What you will do: Every line from the one with "assign g = a & b;" to the end of the data needs to be copied exactly, and no line before it.

══════

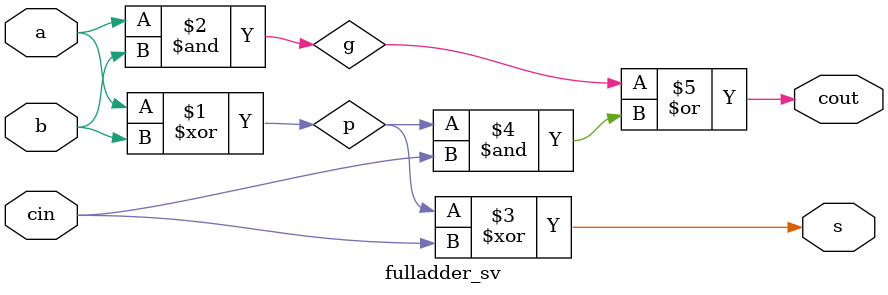
<source format=sv>
module fulladder_sv
(
	input logic a, b, cin,
	output logic s, cout
);
logic p, g;
assign p = a ^ b;
assign g = a & b;
assign s = p ^ cin;
assign cout = g |(p & cin);
endmodule
</source>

══════

Solution to this task:
assign g = a & b;
assign s = p ^ cin;
assign cout = g |(p & cin);
endmodule
</source>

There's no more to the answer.